As India seeks to bolster its naval capabilities in order to expand its naval power in the indo-pacific region, two prominent European Giants Compete for India’s $4.8 Billion Submarine Tender, Germany’s Thyssenkrupp AG and Spain’s Navantia, are in the race to secure a substantial order worth 400 billion rupees ($4.8 billion) to manufacture submarines within India. The strategic move aims to strengthen India’s maritime defense posture and counterbalance China’s maritime expansion in the region.
A Critical Naval Race
With China’s naval presence expanding at a steady pace, India recognizes the need to modernize and enhance its naval fleet. As part of this effort, Indian officials are evaluating two competing bids to construct six submarines domestically, ensuring a significant technological transfer and expertise infusion to the Indian shipbuilding industry.

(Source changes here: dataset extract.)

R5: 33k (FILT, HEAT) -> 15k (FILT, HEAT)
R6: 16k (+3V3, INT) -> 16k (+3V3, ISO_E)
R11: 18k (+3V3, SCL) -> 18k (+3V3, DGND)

Thyssenkrupp AG and Mazagon Dock Shipbuilders Limited
The German company Thyssenkrupp AG, in partnership with Mumbai-based Mazagon Dock Shipbuilders Limited, has presented one of the competing proposals. This collaborative endeavor seeks to leverage Thyssenkrupp’s advanced technology alongside the capabilities of Mazagon Dock Shipbuilders, a prominent Indian shipyard.

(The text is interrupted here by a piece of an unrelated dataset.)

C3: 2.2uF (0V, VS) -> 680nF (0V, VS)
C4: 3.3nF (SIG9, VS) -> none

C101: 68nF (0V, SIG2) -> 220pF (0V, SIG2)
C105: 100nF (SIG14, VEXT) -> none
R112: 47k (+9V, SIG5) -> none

Navantia and Larsen & Toubro
The Spanish contender, Navantia, has teamed up with private shipyard Larsen & Toubro to submit the other bid. This partnership aims to combine Navantia’s expertise in naval shipbuilding with Larsen & Toubro’s reputation as a leading Indian conglomerate.
India’s Quest for Technological Advancement
The Indian Navy’s quest for technological excellence is evident as it seeks submarines equipped with air-independent propulsion, a cutting-edge technology that allows conventional submarines to remain submerged for extended periods. This push for advanced technology is a significant factor in the evaluation of the competing bids.
Strategic Imperatives and Global Realities
India’s pursuit of an alternative source for military hardware is driven by various factors. With Russia, historically a major arms supplier to India, facing geopolitical challenges and sanctions, India is diversifying its options. Additionally, India’s role within the quartet comprising Japan, the United States, and Australia positions it as a hub for manufacturing and technological collaboration in defense, encompassing intricate platforms such as submarines and warplanes.
The submarine tender competition between Germany’s Thyssenkrupp AG and Spain’s Navantia, each collaborating with Indian shipyards. As China’s maritime influence continues to expand, India’s efforts to modernize its naval fleet highlight the significance of technological advancement & international collaboration in maintaining regional stability. The outcome of this competition could potentially shape India’s maritime security posture for years to come.